Problem description: Leave the pictures out while you restate every entry below word for word.

Saved entries:
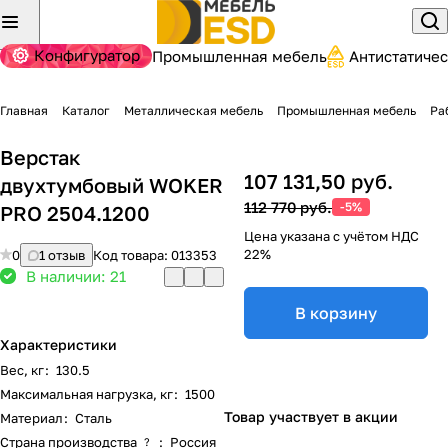
Конфигуратор
Промышленная мебель
Антистатиче
Главная
Каталог
Металлическая мебель
Промышленная мебель
Ра
Верстак
107 131,50 руб.
двухтумбовый WOKER
112 770 руб.
-5%
PRO 2504.1200
Цена указана с учётом НДС
22%
0
1 отзыв
Код товара:
013353
В наличии: 21
В корзину
Характеристики
Вес, кг
:
130.5
Максимальная нагрузка, кг
:
1500
Товар участвует в акции
Материал
:
Сталь
Страна производства
:
Россия
?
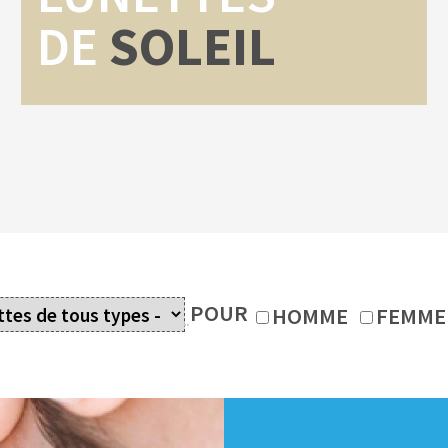
DE
SOLEIL
POUR
HOMME
FEMME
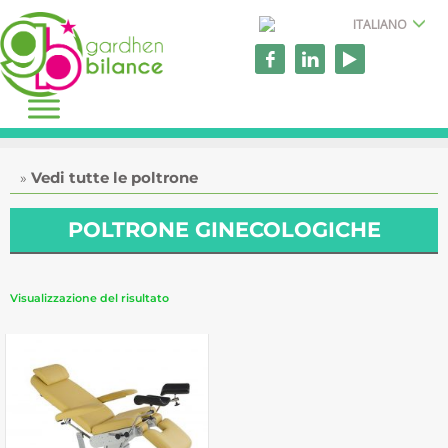
ITALIANO
Vedi tutte le poltrone
POLTRONE GINECOLOGICHE
Visualizzazione del risultato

Expected answer:
Конфигуратор
Промышленная мебель
Антистатиче
Главная
Каталог
Металлическая мебель
Промышленная мебель
Ра
Верстак
107 131,50 руб.
двухтумбовый WOKER
112 770 руб.
-5%
PRO 2504.1200
Цена указана с учётом НДС
22%
0
1 отзыв
Код товара:
013353
В наличии: 21
В корзину
Характеристики
Вес, кг
:
130.5
Максимальная нагрузка, кг
:
1500
Товар участвует в акции
Материал
:
Сталь
Страна производства
:
Россия
?
DE
SOLEIL
POUR
HOMME
FEMME
ITALIANO
Vedi tutte le poltrone
POLTRONE GINECOLOGICHE
Visualizzazione del risultato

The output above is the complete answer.